DNA test to help send vagrant children home
Updated: 2011-12-28 08:52
By He Dan (China Daily)
BEIJING - A vagrant boy sat all huddled up in a corner of Beijing Railway Station, trying to keep himself warm in the chilly wind on Tuesday afternoon.
A teenager, unsure of his identity and living on a street corner near Beijing Railway Station, is helped by China Daily photographer Wang Jing on Tuesday before being taken to a care center. [Wang Jing/China Daily]
He could only remember that he was 16 and that his home was far away from Beijing but failed to provide other vital information such as his name or home address.
Two officials from the social assistance center for the homeless in Beijing's Dongcheng district came to his assistance within half an hour of receiving a passer-by's call. The boy was taken to the center's office for some paper work and then sent to a shelter for the homeless in Fengtai district.
"Our center handles about three or four similar cases every month. Those whose family cannot be contacted immediately are sent to the shelter," said Cao Hui, an official who came to the railway station to pick up the boy.
The method of collecting vagrants and sending them to shelters would include an extra step by 2013, according to a notice jointly issued by eight government departments, including the Ministry of Civil Affairs (MCA), on Monday.
The circular required the public security, urban management authorities and rescue centers nationwide to collect blood samples from vagrant children. Their DNA information will be recorded and checked against the national DNA database to see if these could be matched with that of missing children's parents', in case they were kidnapped or stolen by criminals.

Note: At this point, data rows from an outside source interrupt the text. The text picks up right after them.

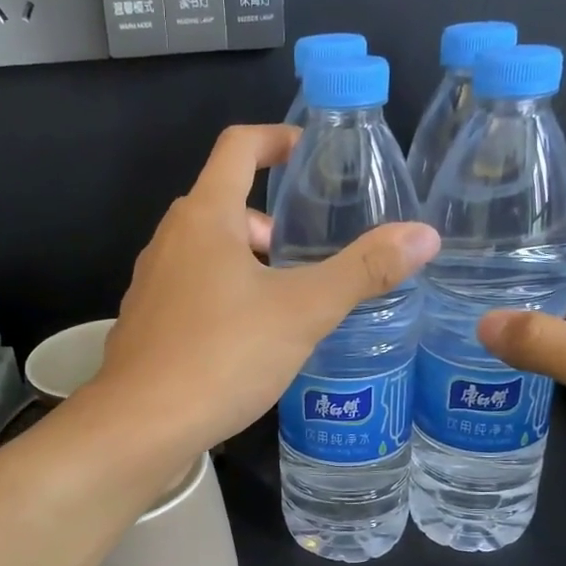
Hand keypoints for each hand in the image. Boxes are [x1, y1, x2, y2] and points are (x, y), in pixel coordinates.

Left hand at [89, 125, 439, 459]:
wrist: (140, 427)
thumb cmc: (222, 356)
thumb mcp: (303, 312)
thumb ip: (363, 271)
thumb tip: (425, 234)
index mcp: (204, 217)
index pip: (238, 147)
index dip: (277, 138)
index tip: (309, 153)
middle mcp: (169, 240)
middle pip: (222, 203)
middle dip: (268, 220)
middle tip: (305, 255)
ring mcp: (150, 284)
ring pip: (205, 251)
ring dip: (246, 261)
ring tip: (284, 303)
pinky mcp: (145, 324)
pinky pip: (189, 290)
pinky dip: (221, 295)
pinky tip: (245, 341)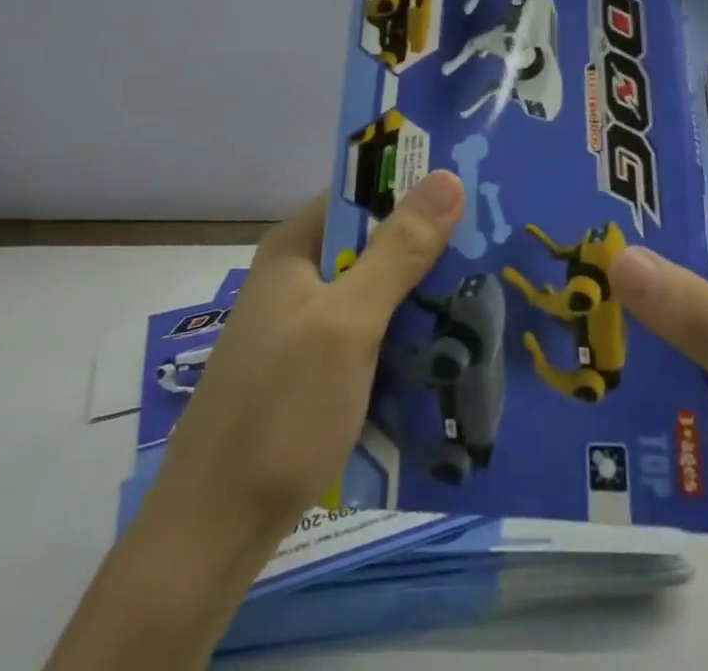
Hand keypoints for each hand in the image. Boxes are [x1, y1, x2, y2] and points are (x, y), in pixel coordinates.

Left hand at [149, 171, 466, 537]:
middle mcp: (298, 275)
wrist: (214, 532)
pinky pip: (370, 332)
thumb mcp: (348, 323)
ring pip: (377, 290)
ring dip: (422, 294)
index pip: (363, 193)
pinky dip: (404, 334)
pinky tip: (447, 347)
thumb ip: (399, 251)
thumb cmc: (281, 411)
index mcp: (296, 247)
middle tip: (493, 249)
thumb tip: (448, 176)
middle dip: (429, 247)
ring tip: (484, 295)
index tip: (476, 193)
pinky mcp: (313, 367)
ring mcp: (304, 324)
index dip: (416, 187)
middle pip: (375, 242)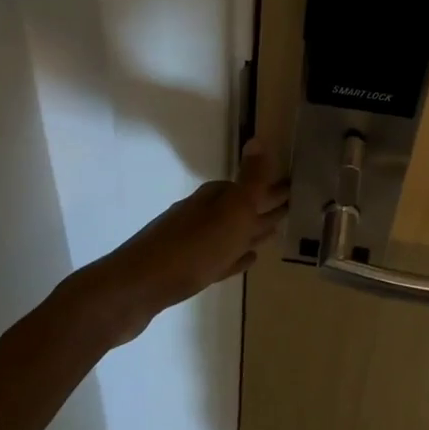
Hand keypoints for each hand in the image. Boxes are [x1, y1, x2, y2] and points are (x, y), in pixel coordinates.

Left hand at [75, 140, 288, 344]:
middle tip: (291, 210)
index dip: (270, 188)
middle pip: (238, 209)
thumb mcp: (229, 212)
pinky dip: (232, 258)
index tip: (294, 189)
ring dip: (249, 233)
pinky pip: (217, 258)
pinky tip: (245, 260)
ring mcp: (189, 243)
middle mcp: (200, 215)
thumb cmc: (189, 249)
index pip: (247, 187)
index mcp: (214, 199)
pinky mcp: (182, 271)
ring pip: (228, 233)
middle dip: (262, 208)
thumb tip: (259, 139)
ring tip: (273, 234)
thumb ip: (249, 180)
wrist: (133, 290)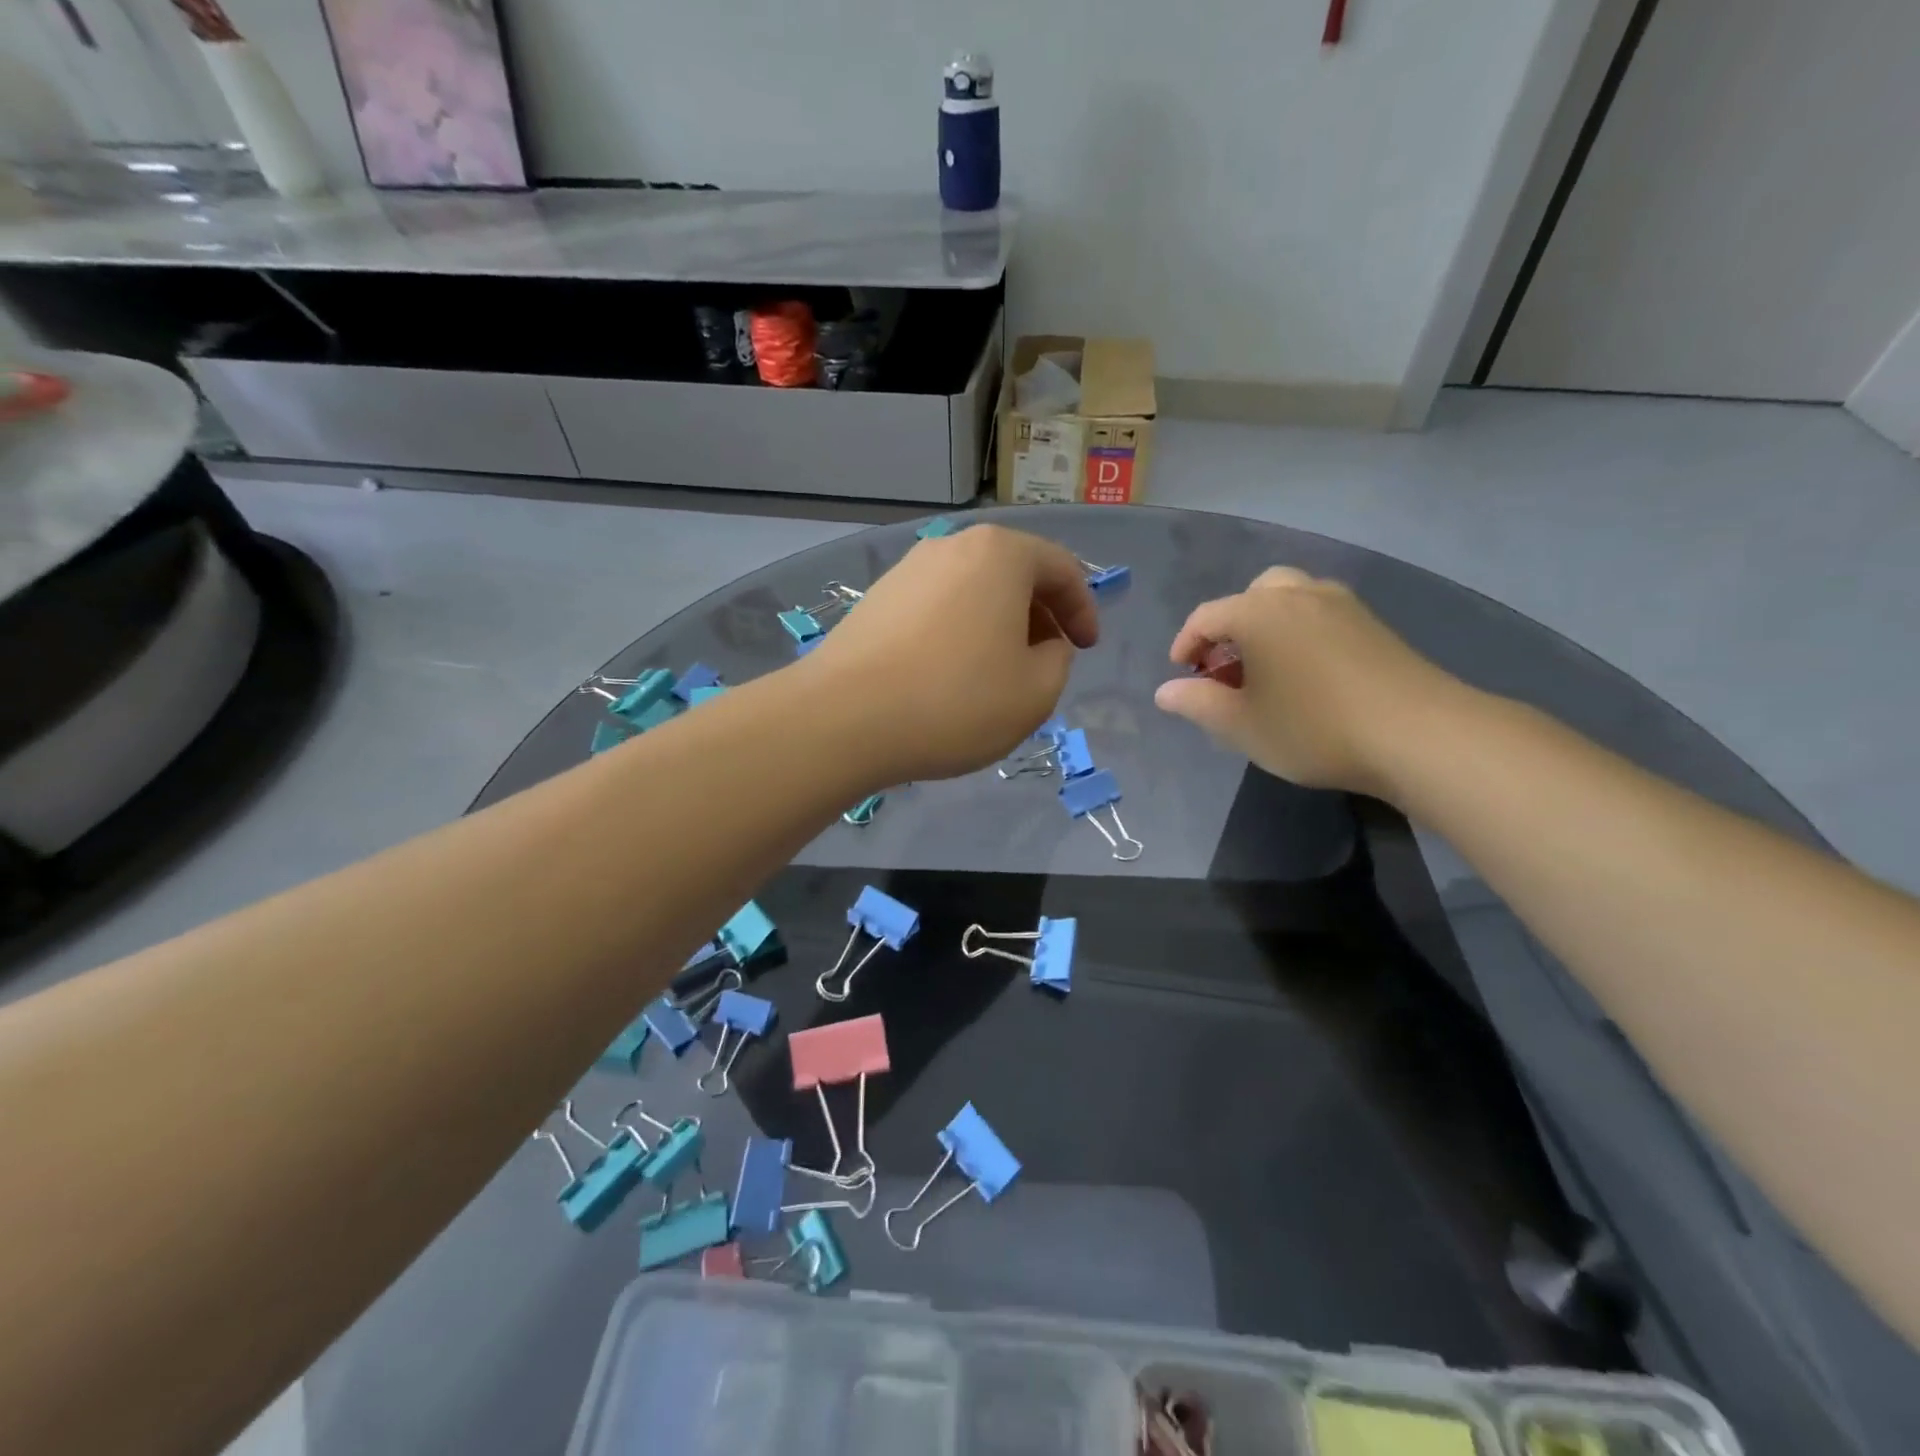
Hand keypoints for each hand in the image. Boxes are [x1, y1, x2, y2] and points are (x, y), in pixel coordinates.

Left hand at [801, 524, 1099, 782]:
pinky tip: (951, 675)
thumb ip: (1058, 660)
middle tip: (1047, 659)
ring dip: (997, 625)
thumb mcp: (1036, 693)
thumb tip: (1045, 646)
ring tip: (999, 671)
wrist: (844, 719)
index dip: (1083, 609)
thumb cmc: (955, 702)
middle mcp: (952, 547)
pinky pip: (937, 608)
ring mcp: (907, 570)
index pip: (1061, 568)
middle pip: (1013, 573)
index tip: (1087, 648)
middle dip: (1040, 615)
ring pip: (973, 591)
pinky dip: (959, 632)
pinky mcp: (876, 600)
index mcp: (1000, 554)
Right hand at [1153, 567, 1463, 797]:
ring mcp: (1341, 604)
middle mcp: (1298, 594)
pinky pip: (1320, 613)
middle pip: (1250, 596)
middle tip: (1226, 668)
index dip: (1186, 645)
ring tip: (1266, 668)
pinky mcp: (1373, 623)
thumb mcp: (1241, 726)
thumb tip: (1165, 692)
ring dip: (1267, 624)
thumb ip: (1196, 704)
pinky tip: (1307, 673)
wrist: (1417, 734)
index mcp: (1258, 612)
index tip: (1181, 676)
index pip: (1206, 617)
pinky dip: (1300, 631)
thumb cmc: (1312, 728)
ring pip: (1290, 598)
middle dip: (1229, 627)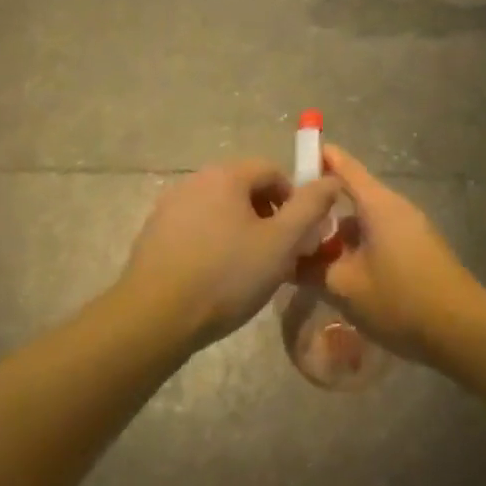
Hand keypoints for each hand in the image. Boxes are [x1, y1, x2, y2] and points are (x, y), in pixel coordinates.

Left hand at [120, 160, 341, 348]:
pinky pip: (196, 227)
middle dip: (268, 217)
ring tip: (249, 269)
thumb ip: (310, 207)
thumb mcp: (281, 243)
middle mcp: (194, 180)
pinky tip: (216, 276)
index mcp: (225, 175)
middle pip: (244, 188)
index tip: (299, 236)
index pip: (272, 170)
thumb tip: (331, 178)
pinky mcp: (154, 232)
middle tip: (278, 255)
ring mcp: (169, 206)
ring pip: (219, 210)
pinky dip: (213, 242)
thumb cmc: (227, 275)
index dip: (294, 200)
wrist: (156, 315)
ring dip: (241, 231)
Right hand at [301, 145, 485, 359]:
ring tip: (311, 256)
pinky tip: (343, 275)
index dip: (319, 158)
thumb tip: (288, 260)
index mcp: (378, 205)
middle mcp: (397, 208)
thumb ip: (311, 269)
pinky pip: (380, 238)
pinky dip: (358, 248)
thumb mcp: (344, 287)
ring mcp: (412, 229)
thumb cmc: (400, 300)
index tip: (295, 158)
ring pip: (365, 222)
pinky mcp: (420, 251)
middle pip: (353, 196)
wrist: (463, 332)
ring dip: (339, 234)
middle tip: (291, 224)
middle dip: (322, 208)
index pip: (344, 167)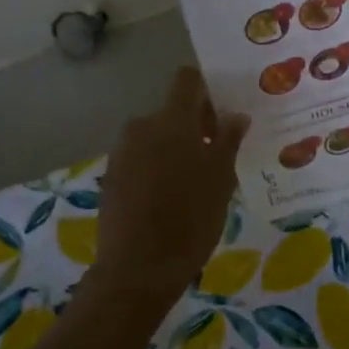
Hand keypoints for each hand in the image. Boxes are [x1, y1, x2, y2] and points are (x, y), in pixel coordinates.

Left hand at [87, 68, 248, 305]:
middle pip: (172, 111)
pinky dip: (156, 167)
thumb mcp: (221, 179)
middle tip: (216, 156)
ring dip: (175, 148)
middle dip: (194, 126)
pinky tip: (170, 198)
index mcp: (172, 120)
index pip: (187, 80)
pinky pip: (140, 158)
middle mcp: (142, 126)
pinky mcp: (111, 175)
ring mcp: (122, 151)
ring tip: (194, 182)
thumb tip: (237, 115)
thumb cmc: (190, 219)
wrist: (138, 268)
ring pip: (156, 136)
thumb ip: (228, 140)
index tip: (222, 115)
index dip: (206, 90)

The eight government departments will start a year-long national campaign in 2012, aiming to return street children to their homes, which will be led by the MCA.
The MCA urged provincial governments to set up special offices to coordinate the campaign.
Civil Affairs minister Li Liguo said on Monday that the ministry will speed up revising the management regulations related to the homeless and beggars in cities, introduced in 2003. Detailed rules about how different government departments should cooperate with each other to help vagrant children would be formulated in the revised regulation.
The notice also urged the civil affairs authorities to organize social workers to provide one-on-one psychological counseling and aid services to street children.
Educational authorities in locations where the vagrant children are originally from are required to facilitate their returning to schools or vocational institutions. Those from poor families can have their school fees reduced or waived.
Yu Jianrong, a professor with the Chinese Academy of Social Sciences and an initiator of a grassroots campaign to help child beggars, begun in January, applauded the government's consistent efforts to help street children to resume a normal life.
"The notice definitely shows the government's determination to keep children away from begging or performing on the street."
"However, seeing no vagrant children on the street doesn't mean all problems have been solved. The government should make more efforts to improve the social security network for children," he added.
Ablikim has been working with a non-governmental organization in Urumqi of Northwest China's Xinjiang Uygur autonomous region that has helped about 300 children - originally from Xinjiang who turned up on the streets of more prosperous cities, begging and picking pockets - to reunite with their families or put them in child rescue centers.
The 27-year-old Uygur volunteer, urged the police to carefully check the identities of adults who brought several children to the railway station or bus stops, as they could well be human traffickers.